Señala Galbraith que los desastres de las burbujas se olvidan pronto y que eso hace posible la repetición. Solo de la crisis brutal del 29, nos dice, se guardo memoria y histórica y defensas institucionales, de los estados para tratar de evitar un nuevo desastre. Por eso la llegada del neoliberalismo de la época de Reagan y Thatcher, cuyos efectos estamos viendo, supuso el desmantelamiento de casi todas las barreras defensivas existentes para evitar que se produjeran especulaciones del mismo calibre. ¿Los efectos? Los estamos viendo. Es ya frecuente que se califique nuestra actual situación como la crisis más grave desde la del 29.
Una característica importante señalada por Galbraith es la de los mecanismos exculpatorios, el equivalente a borrar las huellas del lugar del crimen:

De la secuencia claramente establecida de boom y estallido en el siglo pasado provino, en los últimos años, otro empeño de cubrir el episodio de euforia. En efecto la comprensión de aquella secuencia iba a normalizar el episodio: se dijo que el boom y el estallido eran predecibles manifestaciones del ciclo de los negocios. Podía haber manía, como afirmó Joseph Schumpeter, pero la manía era un detalle en un proceso más amplio, y el papel benéfico de la siguiente contracción y depresión había de restaurar la salud normal y expulsar el veneno del sistema, como algunos otros eruditos puntualizaron. Ahora se aceptaban rutinariamente en los cursos universitarios sobre ciclos de los negocios, la alternancia entre expectativas elevadas hasta la extravagancia y momentos bajos. (89)

Los crímenes se disuelven como formas naturales asumidas por las teorías y lo que es responsabilidad de la acción humana se camufla gracias a las maniobras teóricas que reparten el estiércol a lo largo del campo hasta que se produzca el siguiente episodio de euforia, hasta que sea posible de nuevo recalentar la situación que se dinero aflore en las direcciones adecuadas. De esta manera se le han podido echar la culpas a huracanes en Florida o realizar —como nos cuenta Galbraith que hizo el banquero J.P. Morgan en 1907— un llamamiento a que los clérigos de Nueva York incluyeran en sus sermones dominicales recomendaciones de confianza y ánimo.
El problema es cuando, como en nuestro caso, se comienza con una crisis inmobiliaria, con el endeudamiento de particulares) y esa deuda va subiendo por la escala hasta llegar a los propios estados en un mundo globalizado de economías interconectadas. Los bonos basura, de los que ya hablaba Galbraith en la anterior burbuja, la de los ochenta, también comenzaron con créditos hipotecarios basura. El endeudamiento surge cuando no tenemos bastante para conseguir lo que queremos. Y queremos lo que nos meten por los ojos, sin límites, pensando que nunca habrá que devolverlo, que aquello en lo que hemos depositado nuestras esperanzas y dinero tomado prestado —una casa, un tulipán— cubrirá nuestras deudas. Y te animan a ello, vaya si te animan. Nunca piden moderación.

-.-.-

## CONSIGNA
Reproduce el fragmento del texto sobre las burbujas especulativas que empieza con "Señala Galbraith que" y sigue hasta "desde la del 29.".

## DATOS REGISTRADOS
-.-.-

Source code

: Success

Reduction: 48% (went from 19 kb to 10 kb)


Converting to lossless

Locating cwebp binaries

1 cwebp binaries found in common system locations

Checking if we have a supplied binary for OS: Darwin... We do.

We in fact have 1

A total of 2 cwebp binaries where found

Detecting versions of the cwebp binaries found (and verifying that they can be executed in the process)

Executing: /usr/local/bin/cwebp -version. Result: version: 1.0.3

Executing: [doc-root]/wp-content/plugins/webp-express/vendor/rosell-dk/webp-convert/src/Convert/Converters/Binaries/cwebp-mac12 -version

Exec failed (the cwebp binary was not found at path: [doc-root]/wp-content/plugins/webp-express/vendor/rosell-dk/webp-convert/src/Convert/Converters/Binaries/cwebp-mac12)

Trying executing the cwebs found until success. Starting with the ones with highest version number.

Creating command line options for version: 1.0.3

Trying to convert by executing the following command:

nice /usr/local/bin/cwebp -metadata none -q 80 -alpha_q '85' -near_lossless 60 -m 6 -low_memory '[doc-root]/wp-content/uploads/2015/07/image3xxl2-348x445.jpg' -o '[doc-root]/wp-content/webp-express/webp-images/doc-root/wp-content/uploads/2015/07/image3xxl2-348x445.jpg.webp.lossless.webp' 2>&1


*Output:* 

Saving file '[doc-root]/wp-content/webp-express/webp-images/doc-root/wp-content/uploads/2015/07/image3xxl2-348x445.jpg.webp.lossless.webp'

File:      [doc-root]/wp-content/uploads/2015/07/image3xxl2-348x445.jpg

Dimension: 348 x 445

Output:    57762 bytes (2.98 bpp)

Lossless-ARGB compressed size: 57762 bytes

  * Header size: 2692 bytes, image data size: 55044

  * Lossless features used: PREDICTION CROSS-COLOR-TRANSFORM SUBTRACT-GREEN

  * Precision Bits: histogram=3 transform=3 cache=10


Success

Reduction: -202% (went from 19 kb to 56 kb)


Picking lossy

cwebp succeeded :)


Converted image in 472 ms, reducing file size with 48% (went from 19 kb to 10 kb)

-.-.-

## RESPUESTA
Señala Galbraith que los desastres de las burbujas se olvidan pronto y que eso hace posible la repetición. Solo de la crisis brutal del 29, nos dice, se guardo memoria y histórica y defensas institucionales, de los estados para tratar de evitar un nuevo desastre. Por eso la llegada del neoliberalismo de la época de Reagan y Thatcher, cuyos efectos estamos viendo, supuso el desmantelamiento de casi todas las barreras defensivas existentes para evitar que se produjeran especulaciones del mismo calibre. ¿Los efectos? Los estamos viendo. Es ya frecuente que se califique nuestra actual situación como la crisis más grave desde la del 29.